Development of important macroeconomic
|GLOBAL TRADE (IN REAL TERMS)|
Trade in goods
The data for 2018 to 2020, adjusted for price and calendar effects,are based on information and estimates available as of February 2021. Source: Oxford Economics
Global economic development in 2020 was heavily marked by the effects of the Covid-19 pandemic. Following the first wave of infection from February to early summer 2020, the economy of many countries experienced a noticeable recovery up to September 2020. However, a second wave significantly delayed a return to growth. The more targeted nature of the measures taken by many countries to combat the spread of the virus during the second wave of infection meant that the economy overall was no longer as heavily restricted, but this came at the expense of some sectors, such as tourism and catering in particular.
The supply side was put under strain by interruptions to international production chains, particularly in the area of capital and durable consumer goods. Demand was adversely affected by lower household incomes and increased uncertainty. Durable consumer goods were particularly affected in this respect. In addition to the manufacturing sector, social distancing severely affected many service sectors such as transport and hospitality.
The Covid-19 pandemic worsened what was in some cases already negative development, as many economies had already been experiencing a significant slowdown in economic growth. Global trade, for example, had barely grown in 2019.
The major economic regions were affected by the economic crisis to different degrees. By implementing drastic measures, China managed to reduce the spread of the virus comparatively quickly, thus limiting the impact on its economy. China was one of the only industrial nations whose economy grew in 2020, although at a much more moderate rate than in previous years. As a result, growth in the Asia/Pacific region only slowed slightly. The slowdown was significantly stronger in the USA and the whole of North America. Since foreign trade and cross-border production chains are less significant than in Europe or some Asian countries, there were also fewer external negative effects.
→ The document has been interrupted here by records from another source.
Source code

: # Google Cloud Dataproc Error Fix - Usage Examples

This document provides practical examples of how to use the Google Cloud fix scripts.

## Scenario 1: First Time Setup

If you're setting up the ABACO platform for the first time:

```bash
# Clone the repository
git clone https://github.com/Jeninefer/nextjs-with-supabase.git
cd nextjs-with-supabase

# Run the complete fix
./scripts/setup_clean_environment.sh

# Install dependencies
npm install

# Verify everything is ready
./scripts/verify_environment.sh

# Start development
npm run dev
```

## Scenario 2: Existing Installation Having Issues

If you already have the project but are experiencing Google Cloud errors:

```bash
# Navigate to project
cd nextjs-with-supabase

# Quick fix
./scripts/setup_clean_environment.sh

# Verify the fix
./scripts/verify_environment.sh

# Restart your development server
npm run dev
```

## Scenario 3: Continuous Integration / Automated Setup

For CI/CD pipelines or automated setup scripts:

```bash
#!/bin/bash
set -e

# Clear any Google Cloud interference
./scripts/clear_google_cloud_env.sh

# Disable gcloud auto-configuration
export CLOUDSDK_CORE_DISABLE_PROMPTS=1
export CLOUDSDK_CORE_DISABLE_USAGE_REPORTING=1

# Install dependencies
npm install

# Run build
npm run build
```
Europe was affected more significantly by the effects of the Covid-19 pandemic. Economic output fell sharply, particularly in the major Western European economies of the United Kingdom, Italy, Spain and France. The economies of Scandinavia and Eastern Europe, on the other hand, suffered less; Germany also recorded a comparatively smaller, but nevertheless substantial, decline in economic output. Germany’s strong dependence on foreign trade had a negative impact, particularly for capital goods. However, due to its solid public finances, Germany was better equipped than other countries to counter the negative consequences of the Covid-19 pandemic. Among other things, the economy was supported by loans, tax relief and the short-time working program. The lower oil price and a continuation of the highly expansionary monetary policy of the European Central Bank (ECB) also provided economic support.